Toward further developed definitions of feeding confusions and feeding preferences and their impact on breastfeeding duration, I often dream of a "dream team" researchers: a PhD person with the ability to create the study's design and analyze the data; a kinesiologist to provide structure and accurate measuring tools; an experienced IBCLC who has worked with youngest newborns as well as older babies of various ages; and whoever else would be needed to provide a lucid study in real-time motor learning, motor forgetting, and motor re-learning after the infant's observable skill decay that often follows the use of an artificial nipple.  The many, many studies that have correlated early cessation of exclusive breastfeeding with the use of an artificial nipple are very important in measuring these risk factors to breastfeeding outcomes.  Also important are the many studies correlating the use of an artificial nipple with early termination of the entire breastfeeding course, and these studies will also continue to be important as the decades roll by.  

But let's find a way to ethically measure, in real time, the observable feeding difficulties/skill decay that follow a learning experience with an artificial nipple, and particularly the early use of an artificial nipple, prior to building a robust motor memory for latch and effective suckling by the infant.  Earlier posts of mine included listings of the many infant learning labs in the U.S. as well as one in New Zealand (the labs are typically headed by PhDs in developmental psychology, and these scientists also measure infant responses in milliseconds).

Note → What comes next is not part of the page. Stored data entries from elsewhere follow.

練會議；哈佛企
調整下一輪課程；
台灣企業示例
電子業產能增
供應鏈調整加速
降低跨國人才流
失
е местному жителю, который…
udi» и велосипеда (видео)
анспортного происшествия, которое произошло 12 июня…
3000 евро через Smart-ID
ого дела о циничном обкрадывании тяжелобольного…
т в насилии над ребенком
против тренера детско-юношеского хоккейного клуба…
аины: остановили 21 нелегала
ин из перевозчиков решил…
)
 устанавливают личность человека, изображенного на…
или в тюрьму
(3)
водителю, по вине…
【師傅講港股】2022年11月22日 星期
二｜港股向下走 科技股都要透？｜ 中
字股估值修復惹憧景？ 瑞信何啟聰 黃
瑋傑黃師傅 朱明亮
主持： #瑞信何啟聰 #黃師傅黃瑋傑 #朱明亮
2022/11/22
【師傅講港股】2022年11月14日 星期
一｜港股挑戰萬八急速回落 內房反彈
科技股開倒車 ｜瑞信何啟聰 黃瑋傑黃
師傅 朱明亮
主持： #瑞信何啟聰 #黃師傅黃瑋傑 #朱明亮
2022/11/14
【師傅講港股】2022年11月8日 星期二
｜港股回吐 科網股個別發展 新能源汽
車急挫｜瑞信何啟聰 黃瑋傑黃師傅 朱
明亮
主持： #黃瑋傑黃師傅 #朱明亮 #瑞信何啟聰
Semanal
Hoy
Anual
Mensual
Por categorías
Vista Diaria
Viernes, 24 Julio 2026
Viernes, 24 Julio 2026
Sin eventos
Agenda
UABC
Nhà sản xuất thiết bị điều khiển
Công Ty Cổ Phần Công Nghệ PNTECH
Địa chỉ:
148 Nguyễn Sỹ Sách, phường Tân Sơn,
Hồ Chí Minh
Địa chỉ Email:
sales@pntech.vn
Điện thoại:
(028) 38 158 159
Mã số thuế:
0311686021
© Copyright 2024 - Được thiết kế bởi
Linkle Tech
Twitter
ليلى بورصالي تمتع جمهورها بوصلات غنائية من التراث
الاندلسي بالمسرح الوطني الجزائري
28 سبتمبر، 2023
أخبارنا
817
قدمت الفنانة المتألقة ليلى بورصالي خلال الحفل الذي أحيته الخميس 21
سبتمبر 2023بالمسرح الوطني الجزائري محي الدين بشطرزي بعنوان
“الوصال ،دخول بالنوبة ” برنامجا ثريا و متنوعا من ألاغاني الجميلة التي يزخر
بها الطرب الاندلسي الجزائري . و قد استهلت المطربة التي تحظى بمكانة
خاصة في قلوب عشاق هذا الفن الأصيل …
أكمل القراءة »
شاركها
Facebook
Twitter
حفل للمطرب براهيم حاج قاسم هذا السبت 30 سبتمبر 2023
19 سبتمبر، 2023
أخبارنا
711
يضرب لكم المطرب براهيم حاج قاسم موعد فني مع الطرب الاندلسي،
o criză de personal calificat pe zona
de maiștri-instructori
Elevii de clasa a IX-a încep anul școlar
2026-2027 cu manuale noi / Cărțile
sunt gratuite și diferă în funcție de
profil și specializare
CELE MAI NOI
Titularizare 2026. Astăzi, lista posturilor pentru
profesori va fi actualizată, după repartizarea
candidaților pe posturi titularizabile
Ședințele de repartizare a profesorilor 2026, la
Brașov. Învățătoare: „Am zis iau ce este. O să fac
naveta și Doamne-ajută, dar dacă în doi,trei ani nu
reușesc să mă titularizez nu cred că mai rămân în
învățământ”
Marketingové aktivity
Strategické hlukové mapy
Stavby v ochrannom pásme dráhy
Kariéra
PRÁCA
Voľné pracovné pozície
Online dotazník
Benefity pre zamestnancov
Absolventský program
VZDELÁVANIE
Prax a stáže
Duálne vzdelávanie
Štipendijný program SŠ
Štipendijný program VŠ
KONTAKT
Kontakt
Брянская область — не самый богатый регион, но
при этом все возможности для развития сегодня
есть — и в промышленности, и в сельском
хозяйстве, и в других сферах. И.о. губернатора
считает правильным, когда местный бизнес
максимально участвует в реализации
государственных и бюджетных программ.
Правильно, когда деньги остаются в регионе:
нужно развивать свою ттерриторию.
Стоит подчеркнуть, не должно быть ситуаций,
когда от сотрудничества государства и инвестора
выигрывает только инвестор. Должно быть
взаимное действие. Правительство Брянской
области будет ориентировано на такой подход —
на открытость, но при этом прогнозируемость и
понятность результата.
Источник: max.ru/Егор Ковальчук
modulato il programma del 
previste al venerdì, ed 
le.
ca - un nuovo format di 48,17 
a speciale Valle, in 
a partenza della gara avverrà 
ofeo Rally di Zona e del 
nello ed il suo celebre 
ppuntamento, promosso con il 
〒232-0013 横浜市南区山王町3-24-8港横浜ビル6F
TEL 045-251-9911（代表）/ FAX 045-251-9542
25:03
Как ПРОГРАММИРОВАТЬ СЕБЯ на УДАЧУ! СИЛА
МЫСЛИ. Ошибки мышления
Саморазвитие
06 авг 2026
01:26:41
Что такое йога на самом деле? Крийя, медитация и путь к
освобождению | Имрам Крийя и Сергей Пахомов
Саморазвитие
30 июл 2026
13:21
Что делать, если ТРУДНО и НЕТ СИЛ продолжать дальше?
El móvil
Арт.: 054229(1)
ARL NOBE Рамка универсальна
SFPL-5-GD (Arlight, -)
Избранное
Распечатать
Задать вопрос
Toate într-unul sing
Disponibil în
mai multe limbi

To begin, surely these difficulties can be readily measured in exclusively bottle-feeding populations.  So many nursery nurses report that bottle-feeding babies often "do better" with one type of bottle nipple (or pacifier) over another, and measurements would easily be obtained for reaction time, response time, and movement time in comparing the onset of rooting and completion of the oral grasp for one type of artificial nipple vs. another.  There's always something new to learn.